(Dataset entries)

···

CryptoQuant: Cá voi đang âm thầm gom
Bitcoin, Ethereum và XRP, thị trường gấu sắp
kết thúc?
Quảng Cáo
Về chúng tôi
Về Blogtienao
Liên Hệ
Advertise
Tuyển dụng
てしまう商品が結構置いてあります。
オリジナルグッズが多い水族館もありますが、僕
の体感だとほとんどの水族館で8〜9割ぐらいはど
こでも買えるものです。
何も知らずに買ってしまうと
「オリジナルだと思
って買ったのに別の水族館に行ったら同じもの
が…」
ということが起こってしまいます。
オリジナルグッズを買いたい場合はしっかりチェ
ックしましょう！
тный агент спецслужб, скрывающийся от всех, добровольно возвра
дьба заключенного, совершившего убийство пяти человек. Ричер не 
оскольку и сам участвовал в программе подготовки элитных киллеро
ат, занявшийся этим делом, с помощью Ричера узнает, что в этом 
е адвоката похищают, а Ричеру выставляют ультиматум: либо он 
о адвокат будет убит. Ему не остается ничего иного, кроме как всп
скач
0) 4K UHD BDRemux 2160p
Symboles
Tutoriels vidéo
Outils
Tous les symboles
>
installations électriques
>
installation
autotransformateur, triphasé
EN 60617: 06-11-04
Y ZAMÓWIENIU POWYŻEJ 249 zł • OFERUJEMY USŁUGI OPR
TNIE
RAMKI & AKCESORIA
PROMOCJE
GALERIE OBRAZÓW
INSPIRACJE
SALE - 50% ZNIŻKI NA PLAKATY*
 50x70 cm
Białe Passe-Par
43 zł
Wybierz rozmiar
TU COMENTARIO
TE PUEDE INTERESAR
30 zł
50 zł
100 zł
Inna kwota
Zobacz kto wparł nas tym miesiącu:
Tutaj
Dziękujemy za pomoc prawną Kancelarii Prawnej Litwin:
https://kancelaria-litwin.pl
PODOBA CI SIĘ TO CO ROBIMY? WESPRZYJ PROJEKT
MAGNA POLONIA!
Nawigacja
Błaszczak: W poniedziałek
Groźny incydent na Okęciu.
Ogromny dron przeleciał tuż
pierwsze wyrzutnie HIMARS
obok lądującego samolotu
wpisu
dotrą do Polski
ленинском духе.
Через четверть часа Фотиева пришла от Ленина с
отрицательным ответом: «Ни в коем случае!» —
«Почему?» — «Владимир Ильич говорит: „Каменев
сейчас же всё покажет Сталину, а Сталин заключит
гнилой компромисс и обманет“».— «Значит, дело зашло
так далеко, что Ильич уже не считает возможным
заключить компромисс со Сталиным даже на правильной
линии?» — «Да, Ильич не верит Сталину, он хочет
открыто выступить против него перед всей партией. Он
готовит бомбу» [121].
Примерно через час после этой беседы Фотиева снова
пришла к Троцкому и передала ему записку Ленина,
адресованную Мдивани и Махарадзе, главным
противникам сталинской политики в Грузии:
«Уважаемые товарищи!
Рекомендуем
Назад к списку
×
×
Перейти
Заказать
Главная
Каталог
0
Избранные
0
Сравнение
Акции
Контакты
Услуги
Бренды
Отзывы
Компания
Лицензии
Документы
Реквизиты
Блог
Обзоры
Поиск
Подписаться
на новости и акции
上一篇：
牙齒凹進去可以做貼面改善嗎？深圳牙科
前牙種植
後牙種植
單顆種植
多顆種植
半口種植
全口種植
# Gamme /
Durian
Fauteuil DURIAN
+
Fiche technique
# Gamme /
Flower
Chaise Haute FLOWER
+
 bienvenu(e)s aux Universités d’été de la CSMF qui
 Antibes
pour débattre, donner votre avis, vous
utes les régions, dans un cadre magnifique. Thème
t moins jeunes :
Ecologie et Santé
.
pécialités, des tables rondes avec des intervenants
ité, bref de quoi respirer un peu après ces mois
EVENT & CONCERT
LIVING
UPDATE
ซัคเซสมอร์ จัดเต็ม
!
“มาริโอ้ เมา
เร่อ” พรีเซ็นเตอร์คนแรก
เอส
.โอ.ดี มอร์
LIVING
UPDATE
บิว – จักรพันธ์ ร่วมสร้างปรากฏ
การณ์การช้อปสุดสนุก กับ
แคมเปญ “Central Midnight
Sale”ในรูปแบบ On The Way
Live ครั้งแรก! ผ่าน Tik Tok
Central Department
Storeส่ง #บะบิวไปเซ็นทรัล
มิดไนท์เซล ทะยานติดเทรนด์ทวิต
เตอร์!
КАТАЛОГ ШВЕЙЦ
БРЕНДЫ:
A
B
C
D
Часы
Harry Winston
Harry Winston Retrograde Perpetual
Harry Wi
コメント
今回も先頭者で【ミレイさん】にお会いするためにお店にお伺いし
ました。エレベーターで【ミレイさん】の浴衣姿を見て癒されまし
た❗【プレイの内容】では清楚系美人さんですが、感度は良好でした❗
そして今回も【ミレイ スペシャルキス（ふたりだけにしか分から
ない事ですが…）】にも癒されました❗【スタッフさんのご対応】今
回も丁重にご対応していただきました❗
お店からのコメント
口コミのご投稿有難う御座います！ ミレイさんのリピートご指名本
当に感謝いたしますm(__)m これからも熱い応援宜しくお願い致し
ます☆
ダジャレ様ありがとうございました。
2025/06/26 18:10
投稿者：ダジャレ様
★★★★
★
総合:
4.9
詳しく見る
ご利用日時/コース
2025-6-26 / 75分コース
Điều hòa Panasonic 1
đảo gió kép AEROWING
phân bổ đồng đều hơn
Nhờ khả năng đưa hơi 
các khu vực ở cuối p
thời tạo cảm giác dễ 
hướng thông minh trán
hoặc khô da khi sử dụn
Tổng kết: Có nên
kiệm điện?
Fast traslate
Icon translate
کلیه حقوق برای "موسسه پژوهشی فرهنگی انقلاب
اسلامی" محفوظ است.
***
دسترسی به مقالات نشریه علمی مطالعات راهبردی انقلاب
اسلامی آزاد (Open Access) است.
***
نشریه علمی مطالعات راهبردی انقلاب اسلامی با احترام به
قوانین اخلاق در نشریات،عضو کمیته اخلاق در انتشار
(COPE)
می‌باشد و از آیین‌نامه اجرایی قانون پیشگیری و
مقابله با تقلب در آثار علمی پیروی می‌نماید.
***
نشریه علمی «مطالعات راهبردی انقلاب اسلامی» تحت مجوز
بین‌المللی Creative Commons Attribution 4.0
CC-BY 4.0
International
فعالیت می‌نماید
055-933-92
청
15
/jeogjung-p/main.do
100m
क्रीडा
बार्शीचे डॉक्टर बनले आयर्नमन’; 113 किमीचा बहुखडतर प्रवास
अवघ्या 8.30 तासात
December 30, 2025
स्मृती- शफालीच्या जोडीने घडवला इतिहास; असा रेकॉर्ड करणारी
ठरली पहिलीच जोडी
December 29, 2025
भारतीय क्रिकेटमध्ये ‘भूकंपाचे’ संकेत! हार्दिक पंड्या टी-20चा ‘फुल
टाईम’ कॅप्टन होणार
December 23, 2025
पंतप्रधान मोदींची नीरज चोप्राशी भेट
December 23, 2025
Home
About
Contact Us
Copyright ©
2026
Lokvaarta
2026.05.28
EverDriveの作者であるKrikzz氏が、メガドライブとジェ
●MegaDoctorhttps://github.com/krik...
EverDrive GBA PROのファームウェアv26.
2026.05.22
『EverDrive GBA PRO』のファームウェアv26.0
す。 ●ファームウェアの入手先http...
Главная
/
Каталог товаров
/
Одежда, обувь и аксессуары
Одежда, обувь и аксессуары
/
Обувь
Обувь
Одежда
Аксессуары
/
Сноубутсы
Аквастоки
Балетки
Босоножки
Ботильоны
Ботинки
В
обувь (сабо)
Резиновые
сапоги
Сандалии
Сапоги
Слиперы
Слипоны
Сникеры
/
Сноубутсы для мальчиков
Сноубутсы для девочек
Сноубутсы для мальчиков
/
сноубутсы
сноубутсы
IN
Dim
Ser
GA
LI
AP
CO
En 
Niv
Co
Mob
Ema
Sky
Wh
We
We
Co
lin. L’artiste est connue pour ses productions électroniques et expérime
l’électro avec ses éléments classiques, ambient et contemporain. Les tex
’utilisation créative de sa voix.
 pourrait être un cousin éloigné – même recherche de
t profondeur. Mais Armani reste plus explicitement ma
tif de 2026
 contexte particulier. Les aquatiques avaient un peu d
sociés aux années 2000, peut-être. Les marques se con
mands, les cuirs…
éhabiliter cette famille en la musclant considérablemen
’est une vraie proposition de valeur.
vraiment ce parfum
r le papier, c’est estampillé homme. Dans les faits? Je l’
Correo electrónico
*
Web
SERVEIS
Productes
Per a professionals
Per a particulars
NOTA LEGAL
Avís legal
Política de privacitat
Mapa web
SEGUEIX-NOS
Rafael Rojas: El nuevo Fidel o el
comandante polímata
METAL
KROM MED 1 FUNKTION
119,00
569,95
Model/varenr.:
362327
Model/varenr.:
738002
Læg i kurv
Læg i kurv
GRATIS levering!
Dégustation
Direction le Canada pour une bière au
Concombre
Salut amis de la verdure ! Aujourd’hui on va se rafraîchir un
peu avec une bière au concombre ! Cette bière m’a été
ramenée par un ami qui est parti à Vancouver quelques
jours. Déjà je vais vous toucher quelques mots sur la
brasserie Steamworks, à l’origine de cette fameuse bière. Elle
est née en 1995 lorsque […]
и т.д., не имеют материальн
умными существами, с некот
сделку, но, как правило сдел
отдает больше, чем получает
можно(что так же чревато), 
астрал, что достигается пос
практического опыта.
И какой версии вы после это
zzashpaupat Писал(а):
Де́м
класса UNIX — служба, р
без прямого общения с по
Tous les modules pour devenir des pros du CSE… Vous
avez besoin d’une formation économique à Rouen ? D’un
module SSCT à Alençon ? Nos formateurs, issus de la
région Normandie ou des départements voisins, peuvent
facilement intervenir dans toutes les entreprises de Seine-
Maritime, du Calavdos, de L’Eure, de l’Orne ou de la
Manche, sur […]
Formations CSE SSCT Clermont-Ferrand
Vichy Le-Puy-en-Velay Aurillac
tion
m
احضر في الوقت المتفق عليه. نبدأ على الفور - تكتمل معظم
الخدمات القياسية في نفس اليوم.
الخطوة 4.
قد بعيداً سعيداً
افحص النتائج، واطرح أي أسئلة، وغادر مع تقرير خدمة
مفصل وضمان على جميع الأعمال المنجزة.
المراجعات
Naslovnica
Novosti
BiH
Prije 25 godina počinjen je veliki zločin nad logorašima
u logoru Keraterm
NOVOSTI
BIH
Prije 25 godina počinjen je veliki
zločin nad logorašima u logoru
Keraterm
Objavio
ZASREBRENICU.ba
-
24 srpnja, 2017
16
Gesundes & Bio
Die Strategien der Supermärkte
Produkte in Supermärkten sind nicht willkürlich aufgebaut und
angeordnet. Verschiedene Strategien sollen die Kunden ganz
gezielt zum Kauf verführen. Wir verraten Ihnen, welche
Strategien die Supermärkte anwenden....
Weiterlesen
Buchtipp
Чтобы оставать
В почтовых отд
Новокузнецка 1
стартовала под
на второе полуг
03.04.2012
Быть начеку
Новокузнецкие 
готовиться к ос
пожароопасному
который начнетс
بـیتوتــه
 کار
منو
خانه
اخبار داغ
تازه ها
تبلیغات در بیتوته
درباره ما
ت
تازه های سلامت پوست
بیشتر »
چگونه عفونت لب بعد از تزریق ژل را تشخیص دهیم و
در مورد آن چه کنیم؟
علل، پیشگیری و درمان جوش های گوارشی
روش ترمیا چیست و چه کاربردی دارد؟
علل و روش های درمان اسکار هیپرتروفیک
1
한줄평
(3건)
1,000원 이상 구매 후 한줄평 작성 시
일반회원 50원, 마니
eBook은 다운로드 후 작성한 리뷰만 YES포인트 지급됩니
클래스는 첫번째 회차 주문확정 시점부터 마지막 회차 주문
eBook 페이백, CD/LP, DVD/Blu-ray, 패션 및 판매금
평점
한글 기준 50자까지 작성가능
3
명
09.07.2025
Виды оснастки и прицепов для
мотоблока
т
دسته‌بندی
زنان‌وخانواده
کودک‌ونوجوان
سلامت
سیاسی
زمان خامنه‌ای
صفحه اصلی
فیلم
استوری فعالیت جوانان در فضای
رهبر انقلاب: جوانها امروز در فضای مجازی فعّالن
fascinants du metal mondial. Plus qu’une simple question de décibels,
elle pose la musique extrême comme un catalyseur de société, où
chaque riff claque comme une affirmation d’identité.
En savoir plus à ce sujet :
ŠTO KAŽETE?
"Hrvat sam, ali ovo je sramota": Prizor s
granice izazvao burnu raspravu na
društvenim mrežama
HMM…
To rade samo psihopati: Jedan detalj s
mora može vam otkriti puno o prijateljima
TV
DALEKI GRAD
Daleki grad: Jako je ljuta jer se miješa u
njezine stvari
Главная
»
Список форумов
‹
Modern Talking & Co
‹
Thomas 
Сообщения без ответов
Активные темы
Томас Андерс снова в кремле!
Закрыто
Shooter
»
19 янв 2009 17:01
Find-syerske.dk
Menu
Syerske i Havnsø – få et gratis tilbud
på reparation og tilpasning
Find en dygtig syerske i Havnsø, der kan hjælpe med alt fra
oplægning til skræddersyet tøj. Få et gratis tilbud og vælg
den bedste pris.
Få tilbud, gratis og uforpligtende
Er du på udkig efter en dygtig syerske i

···

Extract every line from the records above that contains the word "počinjen".

### Answer for this exercise
Prije 25 godina počinjen je veliki zločin nad logorašima
Prije 25 godina počinjen je veliki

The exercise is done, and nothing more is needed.